West Midlands Mayor Andy Street wants the region to be the national pilot for a scheme where homeless addicts are given housing.
Tomorrow, he will announce a bid for the West Midlands to host the radical new Government trial policy to tackle the rough sleeping crisis.
The scheme, known as Housing First, would see up-front investment in housing so homeless people can be handed permanent accommodation BEFORE they tackle drug or alcohol abuse, or mental health problems.
Currently, the Government adopts a ‘treatment first’ approach, where homeless people must show they are undergoing treatment for an addiction before they can be given permanent accommodation.
The bid comes after an explosion in the number of homeless people on Birmingham’s streets in the last five years.
At least three homeless men have died in the last nine months on city centre streets, one of them in a car park on John Bright Street on the coldest night of 2016.
Under the new scheme, trail-blazed by Communities Secretary Sajid Javid, people would no longer have to prove they are ‘housing ready’ to get a stable and permanent address.
Bromsgrove MP Mr Javid visited Finland earlier this year, where the policy has been successfully introduced.
Finland is one of the only EU countries not to be considered to have a homelessness crisis.
A study last year by charity Shelter found that 9,560 people were homeless in Birmingham, with the total for the region standing at 16,100.
Mayor Street told the Birmingham Mail that although the scheme ‘wasn’t a silver bullet’, he believed it could go a huge way to tackling homelessness in the region.

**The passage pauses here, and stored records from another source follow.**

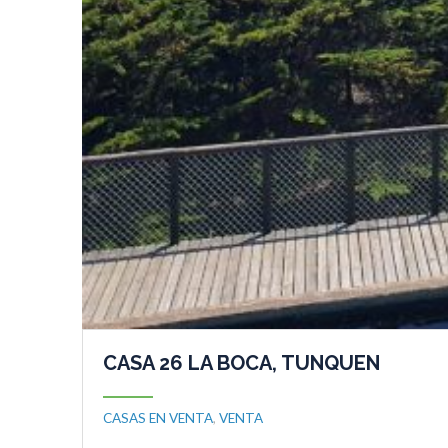
CASA 26 LA BOCA, TUNQUEN
CASAS EN VENTA
,
VENTA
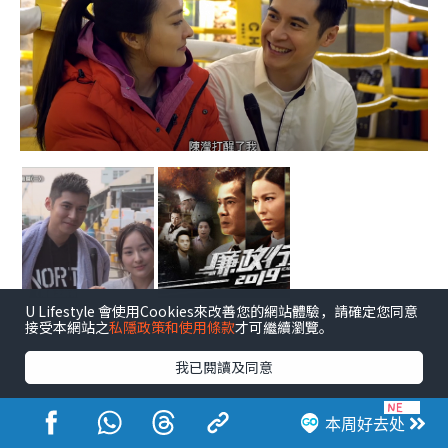
U Lifestyle 會使用Cookies來改善您的網站體驗，請確定您同意
点击图片放大
接受本網站之
私隱政策和使用條款
才可繼續瀏覽。
我已閱讀及同意
本周好去处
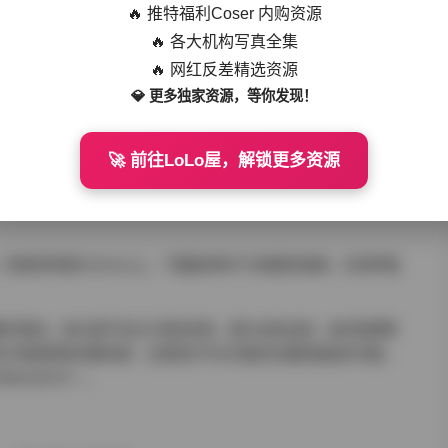
🔥 推特福利Coser 内购资源
🔥 各大机构写真全集
🔥 网红反差精选资源
💎 更多独家资源，等你发现！
🚀 前往LoLo屋，解锁更多资源
，检索效率提升40%以上。下载提供种子与网盘双通道，实测传输
教学素材，其价值不仅在于视觉享受，更为光影运用、色彩管理等
官方渠道获取完整资源，注意部分平台可能存在裁剪版或水印版，
86d0818*）。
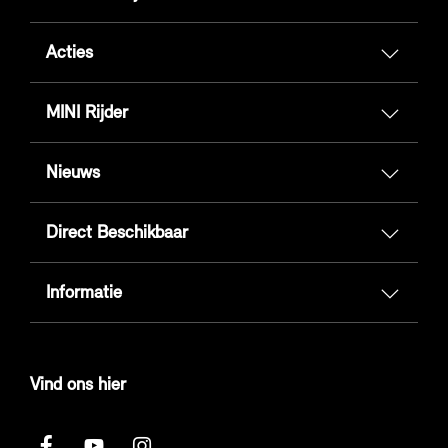
Acties
MINI Rijder
Nieuws
Direct Beschikbaar
Informatie
Vind ons hier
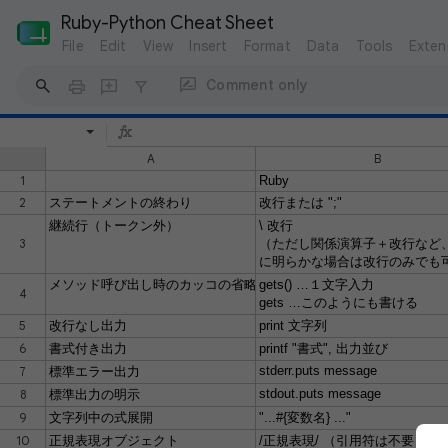
Ruby-Python Cheat Sheet
File
Edit
View
Insert
Format
Data
Tools
Exten
Comment only
A
B
1
Ruby
2
ステートメントの終わり
改行または ";"
継続行（トークン外）
\ 改行
3
（ただし関係演算子＋改行など
に明らかな場合は改行のみでも
メソッド呼び出し時のカッコの省略
gets() …１文字入力
4
gets …このようにも書ける
5
改行なし出力
print 文字列
6
書式付き出力
printf "書式", 出力並び
stderr.puts message
7
標準エラー出力
stdout.puts message
8
標準出力の明示
9
文字列中の式展開
"...#{変数名} ..."
10
正規表現オブジェクト
/正規表現/ （引用符は不要）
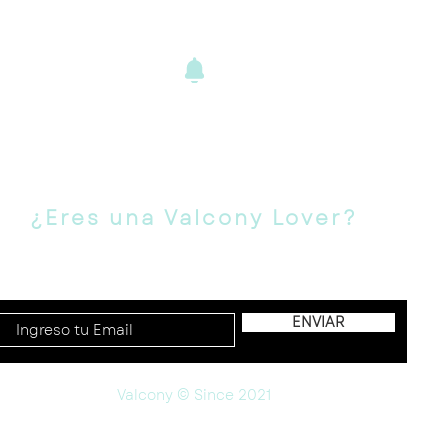
ENVÍOS Y
DEVOLUCIONE
S
¿Eres una Valcony Lover?
Suscríbete para novedades, ofertas y más!
ENVIAR
Valcony © Since 2021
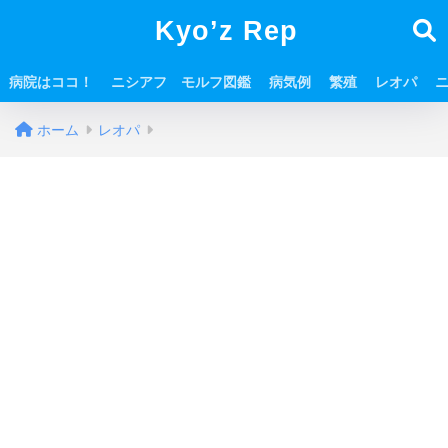
Kyo’z Rep
病院はココ！
ニシアフ モルフ図鑑
病気例
繁殖
レオパ
ホーム
レオパ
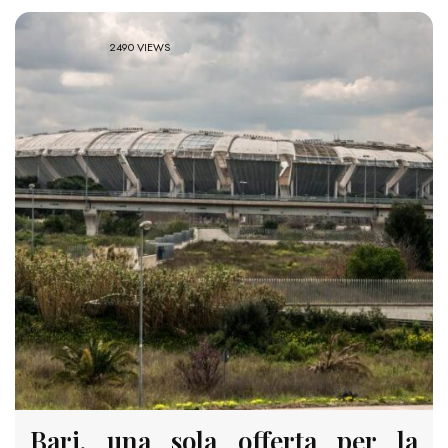
2490 VIEWS
Bari, una sola offerta per la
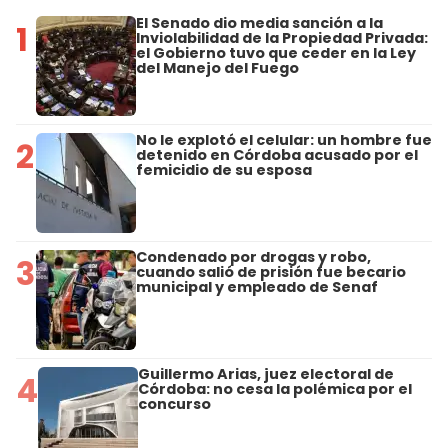
El Senado dio media sanción a la
1
Inviolabilidad de la Propiedad Privada:
el Gobierno tuvo que ceder en la Ley
del Manejo del Fuego
No le explotó el celular: un hombre fue
2
detenido en Córdoba acusado por el
femicidio de su esposa
Condenado por drogas y robo,
3
cuando salió de prisión fue becario
municipal y empleado de Senaf
Guillermo Arias, juez electoral de
4
Córdoba: no cesa la polémica por el
concurso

“Sajid Javid has said that he is planning to introduce Housing First in this country,” he said.
“This is an approach first introduced in Finland and places homeless people in permanent housing before they become afflicted by issues such as addiction and mental illness.
“It removes any initial complicated tests, and in essence trusts individuals to turn a corner independently, with support provided further down the line.
“It has been proven to work in Finland and I want Sajid to use the West Midlands as a pilot for this. We are currently in talks to secure this.
“I truly believe the West Midlands Homelessness Task Force, and the commitment to a plan that looks at the causes of rough sleeping, puts us in the position to win this from Government. I know we could make it work.
“This isn’t a silver bullet but, if successful, people would be able to see a real difference.”